Gorgonzola - The Italian Blue

Milan (green dot) and Gorgonzola
(red dot) in the region Lombardy.

As early as in the 9th century, Lombardy was known for the production of a soft cheese called stracchino(1). There is evidence that the stracchino made around the town of Gorgonzola developed special characteristics that made it unique - likely it was contaminated with a particular mold which is naturally present in the caves where the cheese was ripened. The "stracchino of Gorgonzola" started being appreciated as a different kind of cheese, a delicacy that then became known in all of northern Italy.
Over time, the production of gorgonzola expanded to other parts of Lombardy, but the city of Gorgonzola maintained its prestige until the middle of the 19th century. In 1840 writer Luigi Cattaneo wrote in his Milanese publication: Il Politecnico that "while the cheese makers of the town of Gorgonzola kept the secret of the peculiar circumstances that make this cheese special, this cheese remained their almost exclusive privilege. But nowadays this cheese is produced in several other locations in Lombardy with the same good success, although the one that is made in the surroundings of Gorgonzola maintains higher commercial regard."(2)
Since 1970, the production of gorgonzola is regulated by its Consortium, and it's limited to specific areas of Lombardy and Piedmont, as stipulated by its designation of Protected Geographical Status.

Uses

Gorgonzola - The Italian Blue

Gorgonzola and mascarpone "cake".

Gorgonzola is commonly eaten by itself, usually spread on bread. The aged variety (Gorgonzola Piccante) is eaten in smaller amounts, and sometimes paired with honey to counterbalance its intense flavor. For those who prefer more delicate flavors, a modern preparation exists that is even milder than Gorgonzola Dolce: a gorgonzola "cake" made by layering sweet gorgonzola with mascarpone.
Gorgonzola is also widely used in cooking. The main examples see it used:
  • as a sauce for pasta and gnocchi, sometimes with the addition of walnuts;
  • in risotto, simply added when the rice is nearly cooked;
  • on pizza, alone or as one of the 4 cheeses in Quattro Formaggi;
  • with polenta, especially baked in layers.
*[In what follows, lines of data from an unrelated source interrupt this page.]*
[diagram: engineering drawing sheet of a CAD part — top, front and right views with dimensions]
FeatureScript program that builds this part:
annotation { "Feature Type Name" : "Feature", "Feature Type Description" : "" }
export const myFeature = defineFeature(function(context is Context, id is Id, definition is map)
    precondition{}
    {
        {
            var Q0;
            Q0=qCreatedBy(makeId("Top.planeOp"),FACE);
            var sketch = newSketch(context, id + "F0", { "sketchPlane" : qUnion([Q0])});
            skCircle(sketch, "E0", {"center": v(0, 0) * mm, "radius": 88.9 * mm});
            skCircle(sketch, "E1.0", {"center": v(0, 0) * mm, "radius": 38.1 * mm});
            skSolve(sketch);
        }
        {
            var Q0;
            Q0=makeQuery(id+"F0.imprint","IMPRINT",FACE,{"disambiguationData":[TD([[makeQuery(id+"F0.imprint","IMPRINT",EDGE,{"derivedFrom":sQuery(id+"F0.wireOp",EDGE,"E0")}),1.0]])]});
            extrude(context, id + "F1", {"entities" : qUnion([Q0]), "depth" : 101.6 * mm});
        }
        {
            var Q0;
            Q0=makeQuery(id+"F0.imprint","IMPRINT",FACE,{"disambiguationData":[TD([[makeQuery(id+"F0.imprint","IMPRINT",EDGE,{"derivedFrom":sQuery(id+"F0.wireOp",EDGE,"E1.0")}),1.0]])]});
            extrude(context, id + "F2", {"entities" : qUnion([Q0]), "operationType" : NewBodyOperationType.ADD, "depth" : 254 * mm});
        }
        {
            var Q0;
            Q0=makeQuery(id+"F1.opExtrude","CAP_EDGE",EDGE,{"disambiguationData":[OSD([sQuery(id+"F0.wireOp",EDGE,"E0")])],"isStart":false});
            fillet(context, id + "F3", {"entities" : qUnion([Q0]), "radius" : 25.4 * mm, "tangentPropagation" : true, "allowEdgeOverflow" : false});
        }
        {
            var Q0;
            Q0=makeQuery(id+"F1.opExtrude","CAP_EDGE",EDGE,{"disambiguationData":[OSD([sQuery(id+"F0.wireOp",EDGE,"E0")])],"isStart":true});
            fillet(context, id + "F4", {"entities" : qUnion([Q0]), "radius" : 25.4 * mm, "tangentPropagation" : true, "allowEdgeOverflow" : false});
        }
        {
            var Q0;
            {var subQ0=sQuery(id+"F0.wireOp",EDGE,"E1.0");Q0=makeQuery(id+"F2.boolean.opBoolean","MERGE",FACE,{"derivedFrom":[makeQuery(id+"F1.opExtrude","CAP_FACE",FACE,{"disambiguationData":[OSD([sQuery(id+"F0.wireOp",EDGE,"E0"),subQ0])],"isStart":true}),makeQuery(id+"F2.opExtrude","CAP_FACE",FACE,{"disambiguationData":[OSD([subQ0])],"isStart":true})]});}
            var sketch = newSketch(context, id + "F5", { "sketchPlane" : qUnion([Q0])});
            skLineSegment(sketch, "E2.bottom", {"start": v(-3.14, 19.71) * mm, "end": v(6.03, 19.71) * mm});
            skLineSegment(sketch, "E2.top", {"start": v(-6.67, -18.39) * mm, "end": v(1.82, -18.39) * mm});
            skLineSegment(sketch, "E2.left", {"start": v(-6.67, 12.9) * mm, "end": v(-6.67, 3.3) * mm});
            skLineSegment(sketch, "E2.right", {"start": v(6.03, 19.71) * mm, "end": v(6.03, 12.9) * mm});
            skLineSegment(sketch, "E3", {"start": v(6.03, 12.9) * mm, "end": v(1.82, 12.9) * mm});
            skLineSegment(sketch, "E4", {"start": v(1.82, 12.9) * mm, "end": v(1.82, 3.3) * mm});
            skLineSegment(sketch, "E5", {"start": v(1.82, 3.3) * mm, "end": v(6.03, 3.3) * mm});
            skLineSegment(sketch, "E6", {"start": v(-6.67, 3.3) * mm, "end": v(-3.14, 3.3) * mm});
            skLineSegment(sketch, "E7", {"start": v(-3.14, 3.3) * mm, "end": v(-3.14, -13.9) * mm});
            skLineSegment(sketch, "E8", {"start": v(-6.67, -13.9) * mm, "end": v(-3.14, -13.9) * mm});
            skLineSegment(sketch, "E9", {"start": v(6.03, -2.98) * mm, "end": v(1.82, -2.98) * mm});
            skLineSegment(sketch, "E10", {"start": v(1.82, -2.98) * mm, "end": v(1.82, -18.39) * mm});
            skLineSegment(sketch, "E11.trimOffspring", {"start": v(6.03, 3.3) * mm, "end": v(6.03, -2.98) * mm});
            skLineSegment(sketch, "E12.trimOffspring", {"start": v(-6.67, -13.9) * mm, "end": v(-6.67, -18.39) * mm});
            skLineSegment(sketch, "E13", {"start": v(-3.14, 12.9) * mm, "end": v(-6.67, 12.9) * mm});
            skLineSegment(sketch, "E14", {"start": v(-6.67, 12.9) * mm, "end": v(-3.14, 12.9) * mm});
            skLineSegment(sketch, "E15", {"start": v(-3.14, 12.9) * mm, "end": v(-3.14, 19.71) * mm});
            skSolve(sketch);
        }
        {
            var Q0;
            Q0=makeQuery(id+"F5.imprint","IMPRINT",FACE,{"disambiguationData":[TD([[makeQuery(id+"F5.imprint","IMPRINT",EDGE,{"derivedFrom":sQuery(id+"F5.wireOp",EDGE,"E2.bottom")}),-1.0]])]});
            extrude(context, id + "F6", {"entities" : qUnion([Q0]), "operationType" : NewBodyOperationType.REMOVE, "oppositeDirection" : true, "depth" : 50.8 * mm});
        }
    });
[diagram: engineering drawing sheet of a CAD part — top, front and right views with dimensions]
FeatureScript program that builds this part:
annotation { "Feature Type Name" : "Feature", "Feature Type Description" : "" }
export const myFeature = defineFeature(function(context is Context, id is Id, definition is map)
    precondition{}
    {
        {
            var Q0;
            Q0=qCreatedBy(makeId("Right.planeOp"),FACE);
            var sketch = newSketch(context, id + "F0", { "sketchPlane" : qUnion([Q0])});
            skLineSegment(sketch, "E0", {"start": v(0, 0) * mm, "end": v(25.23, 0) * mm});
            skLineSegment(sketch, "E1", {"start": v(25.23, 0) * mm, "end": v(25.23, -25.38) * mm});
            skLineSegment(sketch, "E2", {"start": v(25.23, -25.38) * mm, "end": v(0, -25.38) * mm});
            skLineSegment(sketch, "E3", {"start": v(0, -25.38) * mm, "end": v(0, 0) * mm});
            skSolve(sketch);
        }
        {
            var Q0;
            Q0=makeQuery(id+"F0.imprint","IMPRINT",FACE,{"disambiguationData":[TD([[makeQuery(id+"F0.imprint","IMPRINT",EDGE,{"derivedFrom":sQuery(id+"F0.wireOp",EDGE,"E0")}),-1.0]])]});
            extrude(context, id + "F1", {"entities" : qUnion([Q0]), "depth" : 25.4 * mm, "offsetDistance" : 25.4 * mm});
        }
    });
Gorgonzola - The Italian Blue

Gnocchi with gorgonzola (left) and risotto with gorgonzola (right).

Gorgonzola - The Italian Blue

Gorgonzola Piccante with a teaspoon of chestnut honey.

The wine pairings of gorgonzola are somewhat difficult and a source of lengthy debates. There seems to be consensus however, that gorgonzola dolce goes with fruity wines (Riesling, Pinot bianco, various novelli). Gorgonzola Piccante instead needs a stronger, sweeter wine, even fortified: various kinds of passito, as well as Port and Marsala. All agree that gorgonzola goes well with beer, especially the Trappist kind.

Notes

1) Stracchino is a fat cheese whose name derives from the word "stracco" ("tired" in Milanese dialect), in reference to the fact that it was made with the milk of cows that were "tired" because of having just returned to the valley after spending the summer on higher pastures.
2) Luigi Cattaneo, On the way to produce the fat cheese called Stracchino of Gorgonzola, Il Politecnico 3 (1840), p. 309-322.